Tuesday, September 8, 2009
FanCheck Developer Defends App, Says It's Not Malware
Malicious hackers are trying to capitalize on insistent rumors that FanCheck infects users' PCs with viruses, Facebook and security company Sophos are warning. These hackers are setting up malware-infested Web sites that falsely claim to remove FanCheck viruses.
When concerned Facebook members use search engines to find antivirus information about FanCheck, they are getting search results that point to these malicious sites, where they are tricked into downloading fake and malicious antivirus software.
"FanCheck is NOT a malicious app. Unfortunately, some malicious developers have been spreading a lie that it is -- and encouraging people to download fake virus scanning software, which damages their computer. This is very unfortunate, but it has nothing to do with us," said Arulkumarasan, who describes himself as a Hong Kong-based entrepreneur.
Facebook has reviewed the application and hasn't found it to contain malware, according to a Facebook spokesman.
Arulkumarasan launched the application in late July, initially calling it StalkerCheck, a name Facebook asked him to change.
Since then, it has become very popular, although the popularity seems to be waning, maybe due to the controversy surrounding it. Earlier on Tuesday, the FanCheck page on Facebook stated it had more than 12.5 million monthly active users, but late in the afternoon that number had dropped to 6.4 million.
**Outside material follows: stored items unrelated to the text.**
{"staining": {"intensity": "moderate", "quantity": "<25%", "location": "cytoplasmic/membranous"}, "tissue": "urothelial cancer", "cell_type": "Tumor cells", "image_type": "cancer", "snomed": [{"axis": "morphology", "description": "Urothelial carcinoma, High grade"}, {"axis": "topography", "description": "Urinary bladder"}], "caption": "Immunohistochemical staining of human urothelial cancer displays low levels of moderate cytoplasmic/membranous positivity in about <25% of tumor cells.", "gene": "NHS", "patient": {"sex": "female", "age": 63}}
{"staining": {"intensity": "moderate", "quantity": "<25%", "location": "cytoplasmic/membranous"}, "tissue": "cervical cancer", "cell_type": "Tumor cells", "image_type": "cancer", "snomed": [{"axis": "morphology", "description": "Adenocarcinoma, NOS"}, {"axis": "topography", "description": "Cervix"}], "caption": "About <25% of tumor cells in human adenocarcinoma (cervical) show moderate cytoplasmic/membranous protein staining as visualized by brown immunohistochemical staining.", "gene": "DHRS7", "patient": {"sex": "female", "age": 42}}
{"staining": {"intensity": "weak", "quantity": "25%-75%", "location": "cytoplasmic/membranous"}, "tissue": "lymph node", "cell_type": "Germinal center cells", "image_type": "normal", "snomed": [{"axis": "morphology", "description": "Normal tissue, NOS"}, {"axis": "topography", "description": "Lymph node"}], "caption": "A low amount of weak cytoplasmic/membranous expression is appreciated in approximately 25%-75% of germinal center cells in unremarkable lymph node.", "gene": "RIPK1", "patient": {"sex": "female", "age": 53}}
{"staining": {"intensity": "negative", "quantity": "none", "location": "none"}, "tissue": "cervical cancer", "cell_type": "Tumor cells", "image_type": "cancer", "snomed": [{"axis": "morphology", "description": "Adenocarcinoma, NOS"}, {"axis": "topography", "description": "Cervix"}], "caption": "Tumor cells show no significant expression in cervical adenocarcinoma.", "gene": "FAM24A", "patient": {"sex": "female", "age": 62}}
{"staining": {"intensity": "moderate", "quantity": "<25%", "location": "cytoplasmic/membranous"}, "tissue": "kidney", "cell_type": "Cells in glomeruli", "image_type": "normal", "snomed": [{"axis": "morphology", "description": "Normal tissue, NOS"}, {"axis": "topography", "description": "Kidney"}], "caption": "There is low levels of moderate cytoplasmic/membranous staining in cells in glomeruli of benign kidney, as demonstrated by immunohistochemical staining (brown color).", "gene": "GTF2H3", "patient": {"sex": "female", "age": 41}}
It has been reviewed almost 6,000 times and received a low average rating of 1.6 stars out of a possible five stars. Many Facebook members have left messages in the application's page complaining that FanCheck disrupted their Facebook profiles and their PCs as well.
The developer challenges these accusations. "In general, applications can never damage your profile or PC unless they ask you to install something on your computer. FanCheck does not, and never has asked people to install anything on their computer, although it did require Adobe Flash to work," Arulkumarasan said.
Some of the initial interest in the application may have stemmed from the incorrect belief that FanCheck would allow people to create logs of who visited their Facebook profile and what they viewed there.
In fact, Facebook makes it impossible for applications and users to gather this type of passive-browsing information. Facebook members can't know who has silently viewed their pages, photos, videos and other content they have posted.
The misperception that FanCheck could uncover this type of data led Facebook to ask Arulkumarasan to make the application's description clearer, the Facebook spokesman said.
According to Arulkumarasan, FanCheck calculates who are your biggest Facebook fans -- previously "stalkers" -- by counting the number of times they interact with your profile, by writing on your wall, posting comments, "liking" posts and so on.
"[It] then ranks friends in order of how often they interact with your profile. It does NOT measure page views, photo views or anything which doesn't involve a wall post -- so simply viewing someone's profile won't get you on the list," Arulkumarasan said.
The developer had to take FanCheck offline for several days because it became "too popular, too quickly" and he couldn't afford the bandwidth charges. "The application jumped by a million fans in two days, and my costs rose to nearly US$1,000 per day," he said.
Arulkumarasan re-activated the application on Tuesday afternoon, after tweaking it to make it less costly to run by using HTML instead of Flash. It may have some bugs, but he expects those to be ironed out within 24 hours.
"Facebook has never asked me to take the application down," Arulkumarasan said.
He also defended the notifications generated from the application and said they comply with Facebook's guidelines.
FanCheck users can tag friends in their "fan" list, so that a thumbnail image of the screenshot gets posted to their tagged friends' profiles along with a link inviting them to install the application. A thumbnail image is also broadcast to the friends of those tagged friends.
At first glance, this seems like the type of spammy and confusing application-notification method that Facebook has tried to eradicate. Not so, said Arulkumarasan.
"When I first launched the application, a large number of users started taking screenshots of their fan list, and manually tagging their friends. A lot of users don't know how to do this on their computers, so a few days ago -- Sunday I think -- I decided to make it an optional, one-click button," he said. "We never forced users to share and tag photos, and we never did anything without their permission. We simply made it easier to do something that users were already doing."
"I should also note that tagging photos using applications is NOT against Facebook terms," he added.
Facebook hasn't had a chance to do a full investigation on the way the application sends notifications to users because that functionality was added shortly before the developer took down the application, the Facebook spokesman said.
Arulkumarasan said he temporarily removed the "share this as a photo" button because it makes the application grow too quickly, along with bandwidth costs, but he expects to restore it soon.
The developer said he studied economics at Cambridge University in the U.K. and then worked at an investment bank before deciding to strike out on his own.
"I'm not a very experienced programmer, but I chose the Web as a good place to start a business, because startup costs are relatively low," he said.